The other week, an acquaintance of mine was kvetching on Twitter about how the Rust compiler is written in Rust, and so to get started with the language you have to download a binary, and there’s no way to validate it—you could use the binary plus the matching compiler source to recreate the binary, but that doesn’t prove anything, and also if the compiler were really out to get you, you would be screwed the moment you ran the binary.
This is not a new problem, nor is it a Rust-specific problem. I recall having essentially the same issue back in 2000, give or take, with GNAT, the Ada front-end for GCC. It is written in Ada, and (at the time, anyway) not just any Ada compiler would do, you had to have a roughly contemporaneous version of … GNAT. It was especially infuriating compared to the rest of GCC, which (again, at the time) bent over backward to be buildable with any C compiler you could get your hands on, even a
traditional one that didn’t support all of the 1989 language standard. But even that is problematic for someone who would rather not trust any machine code they didn’t verify themselves.
One way around the headache is
diverse recompilation, in which you compile the same compiler with two different compilers, then recompile it with itself-as-produced-by-each, and compare the results. But this requires you to have two different compilers in the first place. As of this writing there is only one Rust compiler. There aren’t that many complete implementations of C++ out there, either, and you need one of those to build LLVM (which Rust depends on). I think you could devise a compiler virus that could propagate itself via both LLVM and GCC, for instance.
What’s needed, I think, is an independent root of correctness. A software environment built from scratch to be verifiable, maybe even provably correct, and geared specifically to host independent implementations of compilers for popular languages. They need not be terribly good at optimizing, because the only thing you’d ever use them for is to be one side of a diversely-recompiled bootstrap sequence. It has to be a complete and isolated environment, though, because it wouldn’t be impossible to propagate a compiler virus through the operating system kernel, which can see every block of I/O, after all.
And it seems to me that this environment naturally divides into four pieces. First, a tiny virtual machine. I’m thinking a FORTH interpreter, which is small enough that one programmer can code it by hand in assembly language, and having done that, another programmer can audit it by hand. You need multiple implementations of this, so you can check them against each other to guard against malicious lower layers—it could run on the bare metal, maybe, but the
bare metal has an awful lot of clever embedded in it these days. But hopefully this is the only thing you need to implement more than once.

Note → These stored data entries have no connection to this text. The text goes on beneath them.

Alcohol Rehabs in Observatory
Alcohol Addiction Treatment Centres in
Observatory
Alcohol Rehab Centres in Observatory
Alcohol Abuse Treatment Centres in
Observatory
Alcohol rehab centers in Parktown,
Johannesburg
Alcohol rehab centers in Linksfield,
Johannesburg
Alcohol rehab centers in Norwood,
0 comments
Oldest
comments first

Second, you use the FORTH interpreter as the substratum for a more powerful language. If there’s a language in which each program is its own proof of correctness, that would be the obvious choice, but my mental allergy to arrow languages has put me off following that branch of PL research. Lisp is generally a good language to write compilers in, so a small dialect of that would be another obvious choice. (Maybe leave out the call/cc.)
Third, you write compilers in the more powerful language, with both the FORTH interpreter and more conventional execution environments as code-generation targets. These compilers can then be used to compile other stuff to run in the environment, and conversely, you can build arbitrary code within the environment and export it to your more conventional OS.
The fourth and final piece is a way of getting data in and out of the environment. I imagine it as strictly batch-oriented, not interactive at all, simply because that cuts out a huge chunk of complexity from the FORTH interpreter; similarly it does not have any business talking to the network, nor having any notion of time, maybe not even concurrency—most compile jobs are embarrassingly parallel, but again, huge chunk of complexity. What feels not-crazy to me is some sort of trivial file system:
ar archive level of trivial, all files write-once, imposed on a linear array of disk blocks.
It is probably also necessary to reinvent Make, or at least some sort of batch job control language.